*** Opening of GIVEN RECORDS ***

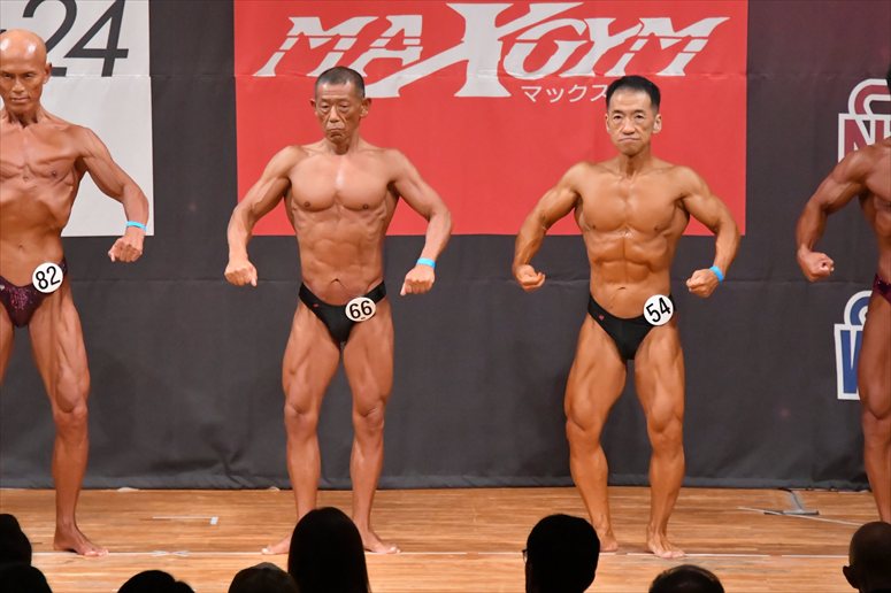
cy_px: 296
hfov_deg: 7.2
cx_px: 446
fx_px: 7050
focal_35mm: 285
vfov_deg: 4.8
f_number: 5.6
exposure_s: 1/400
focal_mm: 190
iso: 10000
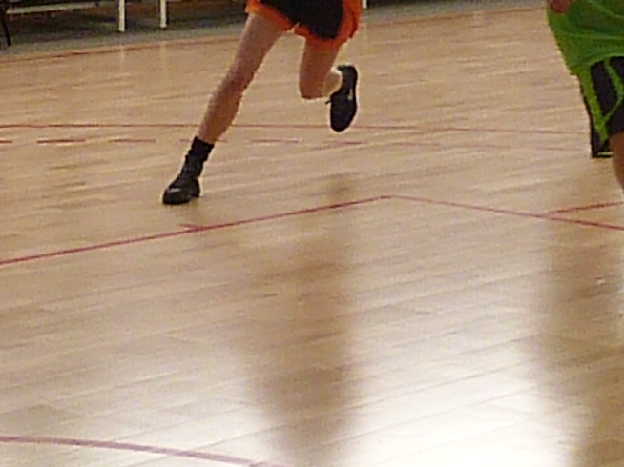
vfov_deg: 10.4
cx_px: 405
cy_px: -71
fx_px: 2541
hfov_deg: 14.0
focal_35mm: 141
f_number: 4.5
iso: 800
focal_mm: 8.1
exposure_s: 1/250
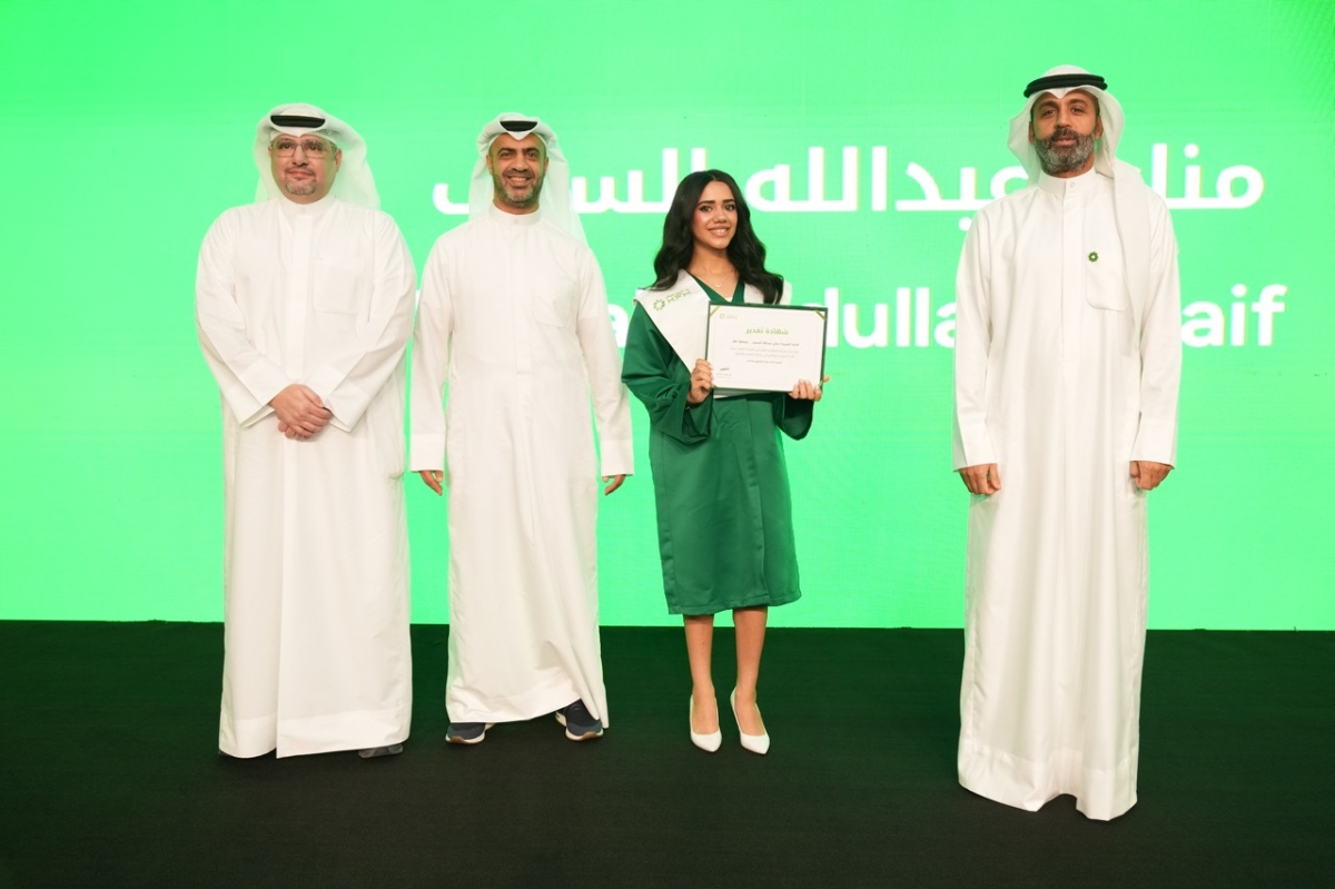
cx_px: 668
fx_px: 1149
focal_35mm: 31
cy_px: 444
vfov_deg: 42.3
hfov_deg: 60.3
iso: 1250
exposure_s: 1/200
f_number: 4
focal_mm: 31
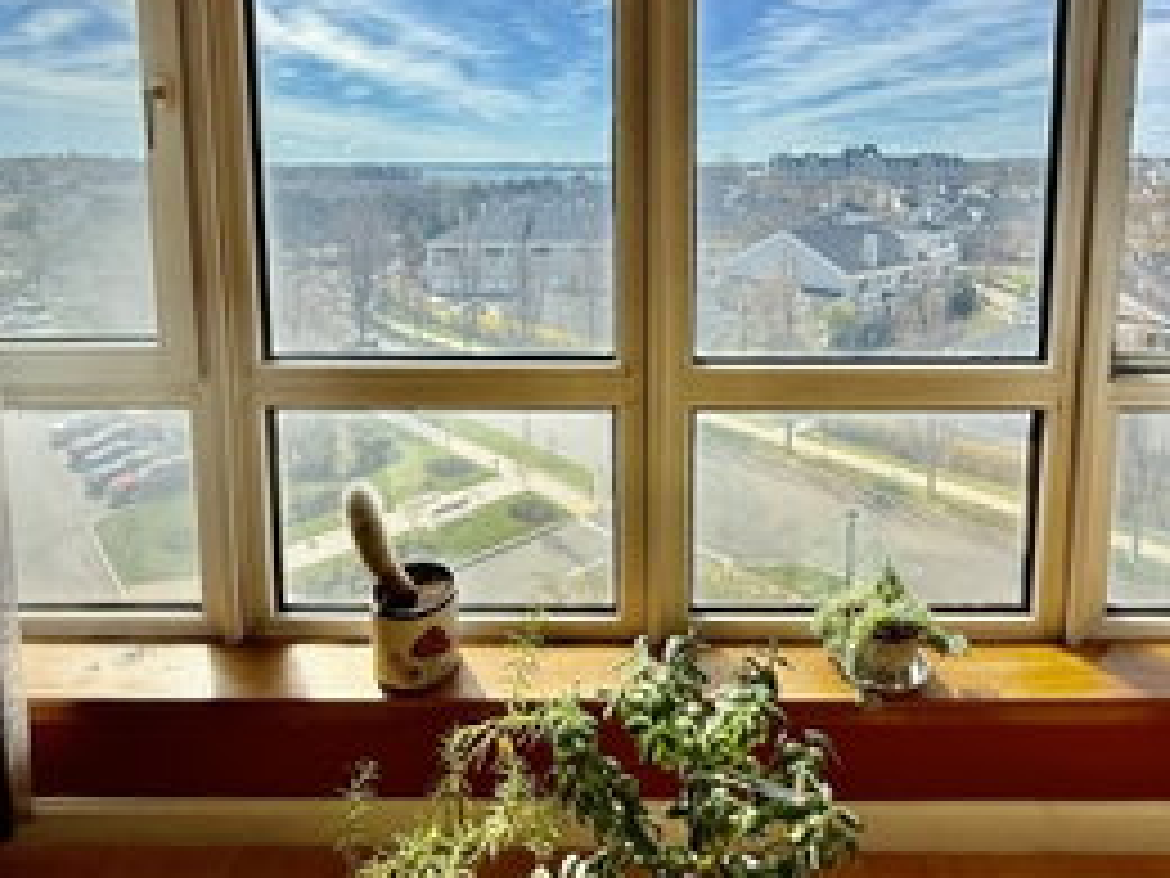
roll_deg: -0.1
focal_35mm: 23
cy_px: 239
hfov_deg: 73.6
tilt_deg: -4.4
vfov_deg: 56.5
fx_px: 777
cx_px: 664
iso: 64
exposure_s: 1/789
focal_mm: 2.22
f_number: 2.2
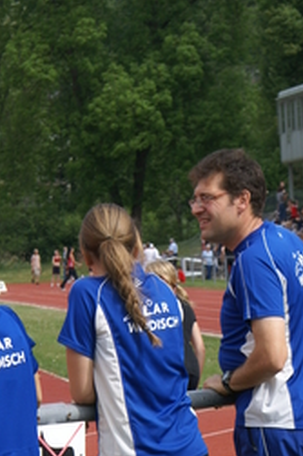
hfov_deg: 6.1
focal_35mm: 226
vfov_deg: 9.1
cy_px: 400
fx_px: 2857
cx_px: 171
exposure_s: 1/200
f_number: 7.1
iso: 100
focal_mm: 70
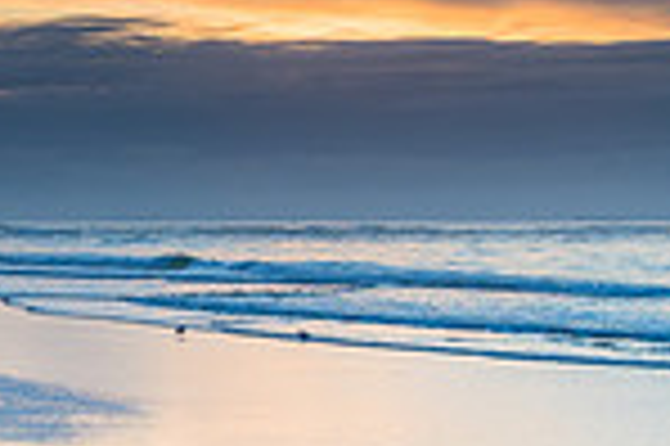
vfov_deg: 9.9
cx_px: -9
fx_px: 2565
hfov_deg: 14.6
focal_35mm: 138
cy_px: 214
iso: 250
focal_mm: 35
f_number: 5.6
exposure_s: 1/40
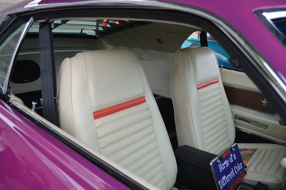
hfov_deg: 62.0
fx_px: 238
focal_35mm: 30
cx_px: 143
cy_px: 95
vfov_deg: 43.4
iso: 100
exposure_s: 1/40
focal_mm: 20
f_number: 3.8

*** Close of GIVEN RECORDS ***

*DIRECTIONS FOR THIS TASK*:
Output the material verbatim, skipping the images.

*TASK OUTPUT*:
cy_px: 296
hfov_deg: 7.2
cx_px: 446
fx_px: 7050
focal_35mm: 285
vfov_deg: 4.8
f_number: 5.6
exposure_s: 1/400
focal_mm: 190
iso: 10000
vfov_deg: 10.4
cx_px: 405
cy_px: -71
fx_px: 2541
hfov_deg: 14.0
focal_35mm: 141
f_number: 4.5
iso: 800
focal_mm: 8.1
exposure_s: 1/250
cx_px: 668
fx_px: 1149
focal_35mm: 31
cy_px: 444
vfov_deg: 42.3
hfov_deg: 60.3
iso: 1250
exposure_s: 1/200
f_number: 4
focal_mm: 31
roll_deg: -0.1
focal_35mm: 23
cy_px: 239
hfov_deg: 73.6
tilt_deg: -4.4
vfov_deg: 56.5
fx_px: 777
cx_px: 664
iso: 64
exposure_s: 1/789
focal_mm: 2.22
f_number: 2.2
hfov_deg: 6.1
focal_35mm: 226
vfov_deg: 9.1
cy_px: 400
fx_px: 2857
cx_px: 171
exposure_s: 1/200
f_number: 7.1
iso: 100
focal_mm: 70
vfov_deg: 9.9
cx_px: -9
fx_px: 2565
hfov_deg: 14.6
focal_35mm: 138
cy_px: 214
iso: 250
focal_mm: 35
f_number: 5.6
exposure_s: 1/40
hfov_deg: 62.0
fx_px: 238
focal_35mm: 30
cx_px: 143
cy_px: 95
vfov_deg: 43.4
iso: 100
exposure_s: 1/40
focal_mm: 20
f_number: 3.8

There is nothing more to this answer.